Pour mieux modéliser le comportement des cétacés, Clément Chion et ses collègues ont donc utilisé un modèle basé sur les « agents » (ABM). Dans ce modèle informatique (nommé data-driven), un « agent » est une entité autonome. Avec cet outil, les chercheurs vont simuler les actions et les interactions des bélugas et des groupes afin de coller au mieux à la réalité. Ces données de comportement des bélugas sur l’utilisation du territoire sont issues du long travail de suivi des bélugas entrepris par les chercheurs du GREMM et de Pêches et Océans Canada. La photo-identification, particulièrement, permet d’établir où chaque individu est vu puis revu, offrant une vision bien plus individualisée des comportements.

L’impact individuel sous-estimé

Grâce à l’utilisation de ce nouveau modèle pour simuler les mouvements des navires et les déplacements des bélugas, les chercheurs ont pu évaluer que certains bélugas étaient bien plus exposés au bruit que d’autres au cours de leur vie. Or, cette exposition cumulative individuelle passe inaperçue avec des méthodes classiques de modélisation, qui permettent uniquement d’évaluer l’impact à l’échelle de la population et de l’habitat. En quoi est-ce essentiel pour la conservation des bélugas? En évaluant l’impact acoustique du bruit –actuel ou futur – au niveau de la population, on risque de sous-estimer le niveau de pollution sonore qui affecte les individus les plus exposés. Les études d’impact acoustiques seraient alors biaisées et les préconisations pour la navigation, mal adaptées.

Le Saguenay, un secteur important et menacé

Prenons par exemple le fjord du Saguenay, une aire estivale importante pour les bélugas du Saint-Laurent. Des individus y sont présents presque tous les jours entre juin et octobre. Dans le cadre de leur étude, Clément Chion et son équipe ont constaté que les bélugas fréquentant régulièrement la région profiteraient d’une moins grande exposition cumulative à la pollution sonore. Ce genre de sursis est important pour l’espèce, puisque le bruit d’origine humaine dans l’estuaire est particulièrement élevé.

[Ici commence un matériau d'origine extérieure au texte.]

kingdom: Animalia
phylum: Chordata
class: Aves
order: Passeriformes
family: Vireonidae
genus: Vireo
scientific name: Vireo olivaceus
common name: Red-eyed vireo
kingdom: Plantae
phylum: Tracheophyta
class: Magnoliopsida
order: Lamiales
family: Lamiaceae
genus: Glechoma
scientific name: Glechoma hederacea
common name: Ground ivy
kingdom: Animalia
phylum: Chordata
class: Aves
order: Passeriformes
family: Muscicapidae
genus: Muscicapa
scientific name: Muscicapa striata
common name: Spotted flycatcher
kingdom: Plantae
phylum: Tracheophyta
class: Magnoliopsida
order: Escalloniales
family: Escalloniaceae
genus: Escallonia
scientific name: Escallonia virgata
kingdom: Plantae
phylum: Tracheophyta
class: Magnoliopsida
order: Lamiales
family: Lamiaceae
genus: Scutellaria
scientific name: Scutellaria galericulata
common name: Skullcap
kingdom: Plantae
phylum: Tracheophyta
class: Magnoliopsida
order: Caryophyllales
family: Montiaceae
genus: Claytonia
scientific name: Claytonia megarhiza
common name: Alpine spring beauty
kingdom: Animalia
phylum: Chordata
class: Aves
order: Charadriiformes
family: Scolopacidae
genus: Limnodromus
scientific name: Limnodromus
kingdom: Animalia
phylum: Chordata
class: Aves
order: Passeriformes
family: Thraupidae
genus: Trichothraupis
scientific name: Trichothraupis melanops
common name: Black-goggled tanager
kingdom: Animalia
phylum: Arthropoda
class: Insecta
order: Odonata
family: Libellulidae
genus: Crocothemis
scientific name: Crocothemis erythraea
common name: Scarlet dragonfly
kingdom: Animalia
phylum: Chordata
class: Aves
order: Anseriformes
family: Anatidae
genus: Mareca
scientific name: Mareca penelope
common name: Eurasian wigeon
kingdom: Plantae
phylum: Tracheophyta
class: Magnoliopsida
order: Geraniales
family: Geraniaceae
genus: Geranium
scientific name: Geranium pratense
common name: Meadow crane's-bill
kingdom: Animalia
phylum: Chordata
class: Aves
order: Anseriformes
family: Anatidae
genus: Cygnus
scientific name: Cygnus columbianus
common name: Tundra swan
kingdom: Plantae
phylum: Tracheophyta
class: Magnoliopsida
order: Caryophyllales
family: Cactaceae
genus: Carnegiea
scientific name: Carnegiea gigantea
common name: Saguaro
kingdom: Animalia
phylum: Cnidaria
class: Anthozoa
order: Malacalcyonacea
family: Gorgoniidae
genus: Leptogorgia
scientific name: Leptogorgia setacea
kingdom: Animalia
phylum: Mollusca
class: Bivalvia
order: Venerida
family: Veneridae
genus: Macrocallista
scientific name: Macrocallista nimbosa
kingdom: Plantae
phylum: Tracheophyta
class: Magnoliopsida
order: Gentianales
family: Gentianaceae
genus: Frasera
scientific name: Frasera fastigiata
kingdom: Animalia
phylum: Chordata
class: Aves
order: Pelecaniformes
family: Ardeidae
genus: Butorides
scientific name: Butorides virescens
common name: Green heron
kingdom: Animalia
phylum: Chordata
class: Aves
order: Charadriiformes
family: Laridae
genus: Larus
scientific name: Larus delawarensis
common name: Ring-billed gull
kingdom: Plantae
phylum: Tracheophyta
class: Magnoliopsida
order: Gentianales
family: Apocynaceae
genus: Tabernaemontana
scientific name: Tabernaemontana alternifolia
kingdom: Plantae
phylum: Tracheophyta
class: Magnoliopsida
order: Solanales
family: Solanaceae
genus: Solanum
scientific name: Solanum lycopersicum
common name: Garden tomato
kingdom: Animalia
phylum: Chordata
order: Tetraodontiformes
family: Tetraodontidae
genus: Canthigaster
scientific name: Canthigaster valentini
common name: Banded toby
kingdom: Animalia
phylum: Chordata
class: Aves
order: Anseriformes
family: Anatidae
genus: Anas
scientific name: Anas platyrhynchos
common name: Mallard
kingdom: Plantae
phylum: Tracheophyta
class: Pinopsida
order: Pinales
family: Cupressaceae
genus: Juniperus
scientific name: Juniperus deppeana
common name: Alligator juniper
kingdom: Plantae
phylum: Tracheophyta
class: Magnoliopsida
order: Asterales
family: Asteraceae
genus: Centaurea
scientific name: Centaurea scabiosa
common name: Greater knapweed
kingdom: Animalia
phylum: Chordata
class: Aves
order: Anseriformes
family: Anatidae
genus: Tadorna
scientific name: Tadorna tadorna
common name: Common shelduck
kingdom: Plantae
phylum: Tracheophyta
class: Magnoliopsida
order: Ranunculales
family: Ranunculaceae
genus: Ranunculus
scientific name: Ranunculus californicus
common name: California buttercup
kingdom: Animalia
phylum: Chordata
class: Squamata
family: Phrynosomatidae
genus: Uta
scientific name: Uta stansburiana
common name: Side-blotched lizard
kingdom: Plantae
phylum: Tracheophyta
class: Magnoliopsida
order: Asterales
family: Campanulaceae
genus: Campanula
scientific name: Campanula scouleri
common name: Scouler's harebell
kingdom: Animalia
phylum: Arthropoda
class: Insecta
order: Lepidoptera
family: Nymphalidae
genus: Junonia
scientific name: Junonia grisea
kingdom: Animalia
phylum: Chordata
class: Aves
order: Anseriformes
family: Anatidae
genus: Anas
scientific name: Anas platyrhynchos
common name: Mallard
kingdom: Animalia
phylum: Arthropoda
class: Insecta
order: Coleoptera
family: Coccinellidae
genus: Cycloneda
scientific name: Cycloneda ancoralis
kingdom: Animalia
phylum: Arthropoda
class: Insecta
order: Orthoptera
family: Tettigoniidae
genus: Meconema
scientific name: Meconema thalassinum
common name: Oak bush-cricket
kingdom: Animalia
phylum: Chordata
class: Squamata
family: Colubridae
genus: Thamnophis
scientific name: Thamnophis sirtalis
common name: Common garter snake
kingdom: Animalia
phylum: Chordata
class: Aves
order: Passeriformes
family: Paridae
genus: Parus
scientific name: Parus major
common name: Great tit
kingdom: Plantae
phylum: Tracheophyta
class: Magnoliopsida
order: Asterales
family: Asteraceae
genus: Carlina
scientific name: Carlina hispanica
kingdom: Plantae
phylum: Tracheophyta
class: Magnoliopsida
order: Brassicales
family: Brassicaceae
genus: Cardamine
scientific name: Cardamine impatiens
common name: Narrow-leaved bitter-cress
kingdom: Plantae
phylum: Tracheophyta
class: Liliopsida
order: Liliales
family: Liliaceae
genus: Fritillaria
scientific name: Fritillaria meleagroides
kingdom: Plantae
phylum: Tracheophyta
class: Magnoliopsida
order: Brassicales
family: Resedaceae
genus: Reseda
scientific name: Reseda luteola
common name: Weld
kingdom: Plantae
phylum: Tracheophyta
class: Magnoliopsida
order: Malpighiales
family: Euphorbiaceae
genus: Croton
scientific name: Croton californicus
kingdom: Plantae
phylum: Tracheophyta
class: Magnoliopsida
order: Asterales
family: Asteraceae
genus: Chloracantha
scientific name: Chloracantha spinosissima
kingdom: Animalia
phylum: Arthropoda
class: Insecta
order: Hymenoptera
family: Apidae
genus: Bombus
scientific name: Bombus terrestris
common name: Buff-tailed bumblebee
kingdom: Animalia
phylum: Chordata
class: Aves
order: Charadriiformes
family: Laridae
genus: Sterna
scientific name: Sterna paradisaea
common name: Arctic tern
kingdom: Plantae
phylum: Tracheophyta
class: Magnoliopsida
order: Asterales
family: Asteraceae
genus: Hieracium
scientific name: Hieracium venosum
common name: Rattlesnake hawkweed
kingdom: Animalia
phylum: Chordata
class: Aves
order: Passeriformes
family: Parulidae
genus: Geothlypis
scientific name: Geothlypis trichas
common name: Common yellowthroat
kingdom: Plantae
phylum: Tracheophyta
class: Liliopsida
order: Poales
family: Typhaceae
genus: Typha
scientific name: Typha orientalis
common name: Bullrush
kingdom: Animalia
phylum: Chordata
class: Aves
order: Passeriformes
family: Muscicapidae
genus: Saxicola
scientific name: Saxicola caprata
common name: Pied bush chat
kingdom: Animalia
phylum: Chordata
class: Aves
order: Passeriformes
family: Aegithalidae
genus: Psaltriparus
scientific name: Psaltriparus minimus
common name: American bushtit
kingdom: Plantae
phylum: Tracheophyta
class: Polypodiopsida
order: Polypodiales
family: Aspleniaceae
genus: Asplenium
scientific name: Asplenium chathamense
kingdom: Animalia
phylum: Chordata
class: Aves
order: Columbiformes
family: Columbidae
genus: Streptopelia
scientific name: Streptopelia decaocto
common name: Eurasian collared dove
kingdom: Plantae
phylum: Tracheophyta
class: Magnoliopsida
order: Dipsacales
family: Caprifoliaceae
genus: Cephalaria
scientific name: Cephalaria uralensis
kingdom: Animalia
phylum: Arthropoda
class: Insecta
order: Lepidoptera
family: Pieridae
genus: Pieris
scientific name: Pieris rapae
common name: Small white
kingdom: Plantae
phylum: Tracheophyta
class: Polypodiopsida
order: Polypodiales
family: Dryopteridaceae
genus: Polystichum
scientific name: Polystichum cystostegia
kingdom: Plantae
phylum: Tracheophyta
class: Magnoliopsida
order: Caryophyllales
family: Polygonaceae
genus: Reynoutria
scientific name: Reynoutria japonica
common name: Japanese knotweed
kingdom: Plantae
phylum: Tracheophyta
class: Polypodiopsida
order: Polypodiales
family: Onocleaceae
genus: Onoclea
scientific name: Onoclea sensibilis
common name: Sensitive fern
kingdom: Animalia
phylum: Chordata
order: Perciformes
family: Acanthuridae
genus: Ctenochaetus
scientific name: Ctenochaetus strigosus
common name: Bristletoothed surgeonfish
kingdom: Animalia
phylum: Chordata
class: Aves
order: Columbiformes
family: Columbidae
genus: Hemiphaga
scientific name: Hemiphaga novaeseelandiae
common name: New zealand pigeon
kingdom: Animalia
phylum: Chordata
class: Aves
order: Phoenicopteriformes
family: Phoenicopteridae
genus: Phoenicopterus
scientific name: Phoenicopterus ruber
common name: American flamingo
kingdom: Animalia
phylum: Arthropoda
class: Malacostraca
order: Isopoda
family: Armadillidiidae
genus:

Malheureusement, les projections montrent que le trafic maritime devrait augmenter de manière drastique à l’échelle globale d’ici 2030. Dans l’éventualité d’une augmentation du trafic maritime dans la rivière du Saguenay, l’effet serait démultiplié. En effet, l’étroitesse du fjord contraint les bélugas à des interactions très rapprochées avec les navires, entrainant une exposition très élevée au bruit. Ainsi, une augmentation du trafic maritime dans le Saguenay entrainerait rapidement une plus grande exposition cumulative à la pollution sonore des bélugas qui fréquentent le fjord, et les priverait d’un secteur calme de leur habitat.

Les femelles et les veaux particulièrement à risque

Or qui fréquente le fjord? Plus de la moitié des bélugas du Saint-Laurent, et notamment le deux-tiers des femelles! C’est la conclusion d’un premier volet de recherche de l’équipe de Clément Chion, qui avait pu montrer, modélisation et études comportementales à l’appui, qu’on avait sous-estimé leur fréquentation de cette zone. Les femelles, et particulièrement les mères accompagnées de leurs veaux sont donc les individus les plus vulnérables face à une augmentation du trafic maritime. L’augmentation de la nuisance sonore serait disproportionnée pour cette catégorie d’individus. Un risque d’autant plus grave considérant que la communication sonore est un élément essentiel dans la relation mère-veau.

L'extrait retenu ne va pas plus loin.